The lease vs buy decision depends on how you use the vehicle or equipment, your cash flow needs, and your long-term goals.
Leasing is typically better when: You want lower monthly payments. You prefer driving a new vehicle every 2–4 years. You stay within mileage limits (typically 10,000–15,000 miles/year). You use the vehicle for business and can deduct lease payments. You don't want to deal with selling or trading in.
Buying is typically better when: You drive high mileage (excess mileage fees add up fast on leases). You plan to keep the vehicle 5+ years — ownership is cheaper long-term. You want to build equity and recoup value by selling. You customize or modify the vehicle. You want no restrictions on use.
For equipment, leasing preserves capital and keeps equipment current. Buying is better for long-lived assets with low obsolescence risk.
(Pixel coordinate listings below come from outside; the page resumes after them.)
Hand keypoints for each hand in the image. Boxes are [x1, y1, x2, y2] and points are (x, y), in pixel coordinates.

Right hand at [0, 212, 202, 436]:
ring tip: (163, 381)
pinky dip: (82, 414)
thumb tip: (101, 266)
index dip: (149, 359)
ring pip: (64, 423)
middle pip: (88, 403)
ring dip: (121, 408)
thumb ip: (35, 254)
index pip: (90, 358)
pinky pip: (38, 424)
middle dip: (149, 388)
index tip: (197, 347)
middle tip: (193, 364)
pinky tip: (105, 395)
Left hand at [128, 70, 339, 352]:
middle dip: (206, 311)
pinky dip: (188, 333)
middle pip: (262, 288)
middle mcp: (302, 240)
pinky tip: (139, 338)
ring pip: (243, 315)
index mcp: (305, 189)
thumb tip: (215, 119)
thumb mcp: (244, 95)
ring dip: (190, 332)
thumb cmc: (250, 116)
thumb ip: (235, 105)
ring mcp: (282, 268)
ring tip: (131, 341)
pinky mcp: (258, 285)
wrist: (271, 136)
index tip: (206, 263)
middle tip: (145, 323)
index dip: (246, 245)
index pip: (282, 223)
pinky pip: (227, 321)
Many businesses use a mix — lease technology equipment (computers, copiers) that depreciates quickly, and buy heavy equipment that lasts decades.
Money Factor Explained
The money factor is the lease equivalent of an interest rate. It looks like a tiny decimal — typically between 0.00050 and 0.00350 — because it was originally derived by dividing APR by 2400 (24 months × 100 to convert %). To convert in either direction:
Money Factor to APR: APR = MF × 2400
Examples:
0.00050 × 2400 = 1.2% APR
0.00125 × 2400 = 3.0% APR
0.00208 × 2400 = 5.0% APR
0.00292 × 2400 = 7.0% APR
Dealers are required to disclose the money factor if asked. Always ask — and then convert it to APR to compare against a purchase loan rate. A lease with a 0.00125 MF (3% APR equivalent) may be better or worse than a 5.5% purchase loan depending on your down payment, term, and residual value.